Richard Branson's Advice to a (Very) Young Entrepreneur
Many start-up dreams begin young. Some begin very, very young.
From babysitting ventures to the archetypal lemonade stand, those with entrepreneurial ambitions often begin experimenting with business before they're even out of middle school. Case in point: Richard Branson, the legendary founder of the Virgin Group.
In his book Like A Virgin: Secrets They Won't Teach You at Business School, Branson offers the wisdom he's accumulated building his business empire, and it seems the learning process started early. An excerpt from the book recently published on the mogul's blog outlines Branson's very first, failed efforts at entrepreneurship, including an ill-fated attempt to breed budgerigars (bird lovers, avert your eyes) and a less-than-successful attempt to cash in on the annual Christmas tree business.

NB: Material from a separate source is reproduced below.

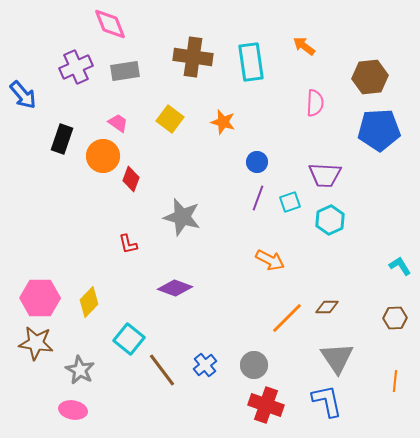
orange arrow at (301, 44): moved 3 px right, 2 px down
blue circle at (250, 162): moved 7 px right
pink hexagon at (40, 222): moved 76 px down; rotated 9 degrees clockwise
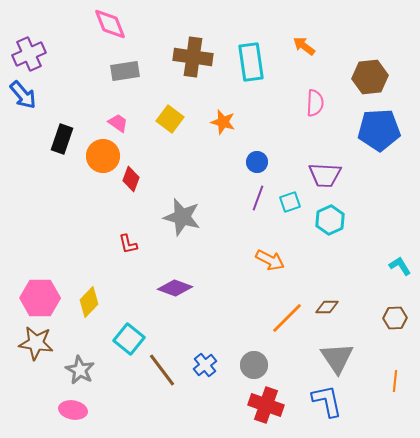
purple cross at (76, 67): moved 47 px left, 13 px up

Because of these early ventures, Branson explains, he was sympathetic when a father from Texas wrote him asking for advice on behalf of his young son whose lawn-mowing business wasn't taking off. It may seem like a question far below the likes of Branson, but it turns out that for the surprisingly down-to-earth billionaire, owning your own private island doesn't put you above offering advice to 12 year olds. In fact, he offers the boy five tips that might help any entrepreneur tune up his or her business. They are:
Is the pricing right? "Are you charging too much?" asks Branson, who offers a surprising suggestion. "If you are unsure what to charge, you might try the radical Like a Virgin approach: Offer to mow people’s lawns for free, and tell them that if they are happy with your work, they can pay whatever amount they think is appropriate. You never know--you may end up making more money than you expected."

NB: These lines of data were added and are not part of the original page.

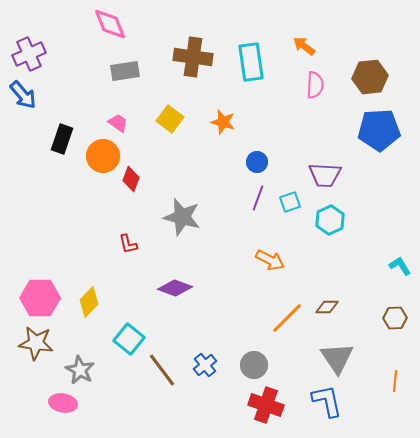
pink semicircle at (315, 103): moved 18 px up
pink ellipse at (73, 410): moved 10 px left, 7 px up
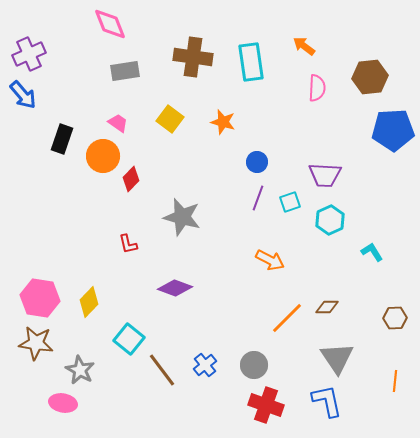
pink semicircle at (315, 85): moved 2 px right, 3 px down
blue pentagon at (379, 130): moved 14 px right
red diamond at (131, 179): rotated 25 degrees clockwise
cyan L-shape at (400, 266): moved 28 px left, 14 px up
pink hexagon at (40, 298): rotated 9 degrees clockwise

Is the equipment up to date? "Maybe you need to invest in a better lawn mower to help your son woo customers," writes Branson. "It is amazing how a loan from one's family will focus an entrepreneur's mind."
Do some research to find your most likely customers. "If old Mr. Smith next door has just hurt his knee, he might love to have someone do his mowing. Are there other people nearby who might need extra help for any reason? A young couple with a new baby, or someone about to go on holiday?"

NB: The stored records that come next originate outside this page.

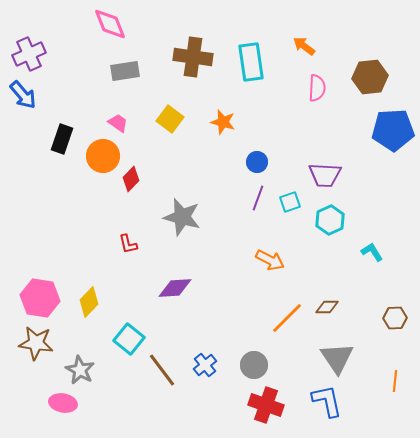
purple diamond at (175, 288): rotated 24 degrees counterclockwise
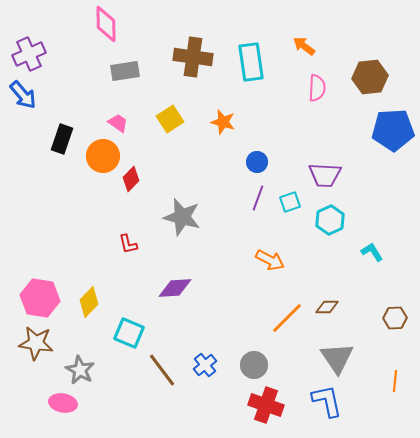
pink diamond at (110, 24): moved 4 px left; rotated 21 degrees clockwise
yellow square at (170, 119): rotated 20 degrees clockwise
cyan square at (129, 339): moved 6 px up; rotated 16 degrees counterclockwise
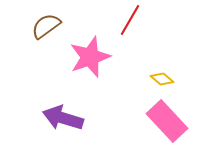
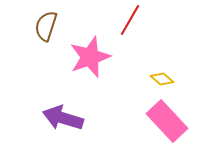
brown semicircle: rotated 36 degrees counterclockwise
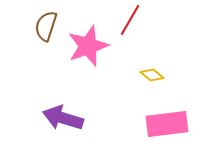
pink star: moved 2 px left, 11 px up
yellow diamond: moved 10 px left, 4 px up
pink rectangle: moved 3 px down; rotated 54 degrees counterclockwise
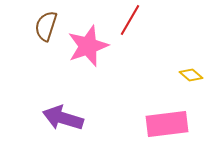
yellow diamond: moved 39 px right
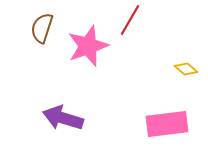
brown semicircle: moved 4 px left, 2 px down
yellow diamond: moved 5 px left, 6 px up
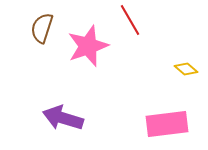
red line: rotated 60 degrees counterclockwise
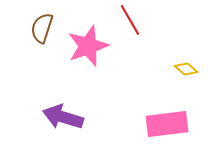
purple arrow: moved 1 px up
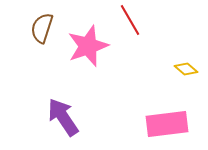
purple arrow: rotated 39 degrees clockwise
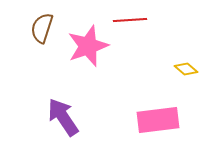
red line: rotated 64 degrees counterclockwise
pink rectangle: moved 9 px left, 4 px up
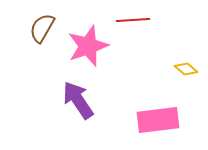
red line: moved 3 px right
brown semicircle: rotated 12 degrees clockwise
purple arrow: moved 15 px right, 17 px up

Can you broaden the services you offer? "Some people like to mow lawns themselves--could you also offer to weed gardens, clean cars, or remove rubbish?"
Offer to donate some of your proceeds to a local charity. "That may help you persuade people to try out your services, since you will also be doing some good for the community," suggests Branson.
What, if anything, did you learn from your earliest experiments in entrepreneurship?